▽

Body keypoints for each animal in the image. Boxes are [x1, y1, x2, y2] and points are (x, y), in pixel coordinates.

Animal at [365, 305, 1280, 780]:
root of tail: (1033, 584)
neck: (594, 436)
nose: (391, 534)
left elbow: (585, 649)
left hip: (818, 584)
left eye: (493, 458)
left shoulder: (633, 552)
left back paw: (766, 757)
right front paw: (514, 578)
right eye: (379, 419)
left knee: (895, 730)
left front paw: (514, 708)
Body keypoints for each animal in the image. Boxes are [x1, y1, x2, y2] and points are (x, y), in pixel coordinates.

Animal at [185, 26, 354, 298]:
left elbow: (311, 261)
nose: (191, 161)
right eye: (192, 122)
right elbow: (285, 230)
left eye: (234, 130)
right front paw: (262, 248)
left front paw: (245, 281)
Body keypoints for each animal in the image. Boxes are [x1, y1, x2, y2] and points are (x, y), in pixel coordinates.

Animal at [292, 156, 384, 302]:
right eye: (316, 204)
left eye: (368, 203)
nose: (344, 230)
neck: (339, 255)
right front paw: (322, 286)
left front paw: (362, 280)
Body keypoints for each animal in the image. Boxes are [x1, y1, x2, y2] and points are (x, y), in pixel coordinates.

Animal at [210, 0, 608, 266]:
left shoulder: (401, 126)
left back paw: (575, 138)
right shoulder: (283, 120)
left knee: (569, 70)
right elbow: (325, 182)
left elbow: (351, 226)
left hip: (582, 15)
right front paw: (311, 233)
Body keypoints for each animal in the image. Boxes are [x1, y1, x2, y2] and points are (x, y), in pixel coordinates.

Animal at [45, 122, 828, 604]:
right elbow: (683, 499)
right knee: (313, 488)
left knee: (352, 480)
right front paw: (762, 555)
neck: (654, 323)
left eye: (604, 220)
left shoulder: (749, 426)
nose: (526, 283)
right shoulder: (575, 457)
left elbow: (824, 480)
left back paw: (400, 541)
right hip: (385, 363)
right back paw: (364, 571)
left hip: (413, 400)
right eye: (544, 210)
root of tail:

△

**YOUR OBJECTIVE**
All lines containing "front" in the material above should appear in your reply, copied exactly.

**WORKED SOLUTION**
right front paw: (514, 578)
left front paw: (514, 708)
right front paw: (262, 248)
left front paw: (245, 281)
right front paw: (322, 286)
left front paw: (362, 280)
right front paw: (311, 233)
right front paw: (762, 555)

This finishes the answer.